她的話沒有說完,但其中的意味,聽風吟似乎聽懂了。
“婉兒,”他低聲呼喚她的名字,帶著一絲懇求,“我知道你在生我的氣,但宮闈險惡,況且李碧鴛又是一個睚眥必報、心思歹毒的女人。”
“我知道。”婉兒看著他,“所以我更要去。”
她終於接過那個瓷瓶,口中說出疏離而客氣的兩個字:“多謝。”
聽風吟看著她,口唇動了動,似乎想說些什麼,但最終隻說了句:“一切都要小心。”
說罷,他轉身便要走。
“聽風吟。”婉兒忽然叫住他。
他腳步一頓,卻沒有回頭。
“若我明日……在宮中出事,你會怎樣?”婉兒輕聲問。
聽風吟毫不猶豫地道:“我絕不會讓你出事。”
話音剛落,人便已消失在門口。
婉兒握著那個微涼的瓷瓶,在院中站了許久。
直到廊下傳來落英繽帶著笑意的聲音:“深夜私會,可是要付診金的哦!”
他慢悠悠踱步過來,目光在婉兒手中的瓷瓶上一掃:“看來我們的聽大人總算說了句人話。”
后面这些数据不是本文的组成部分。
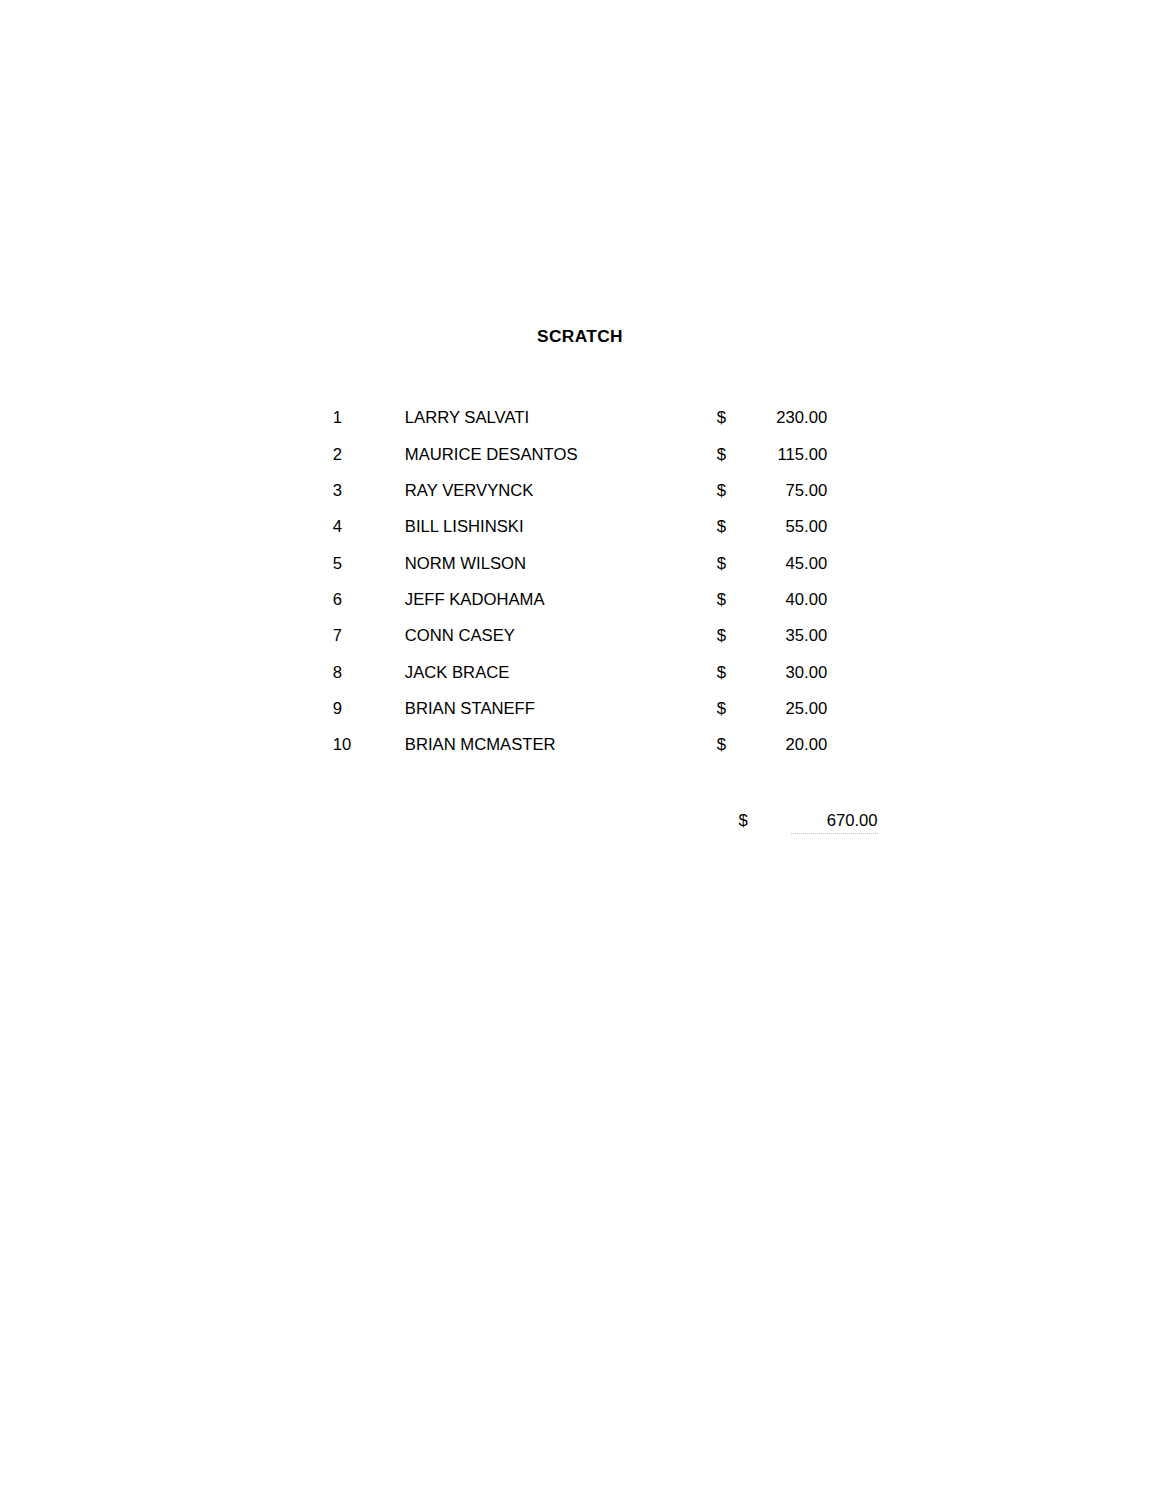SCRATCH
| 1 | LARRY SALVATI | $ | 230.00 |
| 2 | MAURICE DESANTOS | $ | 115.00 |
| 3 | RAY VERVYNCK | $ | 75.00 |
| 4 | BILL LISHINSKI | $ | 55.00 |
| 5 | NORM WILSON | $ | 45.00 |
| 6 | JEFF KADOHAMA | $ | 40.00 |
| 7 | CONN CASEY | $ | 35.00 |
| 8 | JACK BRACE | $ | 30.00 |
| 9 | BRIAN STANEFF | $ | 25.00 |
| 10 | BRIAN MCMASTER | $ | 20.00 |
$ 670.00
婉兒將瓷瓶收入袖中,臉色一變:“你……你偷聽我們說話?”
“非也非也。”落英繽擺了擺手,“是月色太好,在下又睡不著,出來賞月時恰巧……聽到最後幾句。”
他在“恰巧”二字上拖長了音,以示辯解。
婉兒懶得與他爭辯,一言不發地轉身往房中去。
“喂,”落英繽在她身後道,“你明日進宮需要個拎藥箱的嗎?”
婉兒腳步未停:“不必了。”
“真是無情。”落英繽歎了口氣,聲音卻依舊帶著笑,“那……我明日去白雲寺上柱香,求菩薩保佑你。”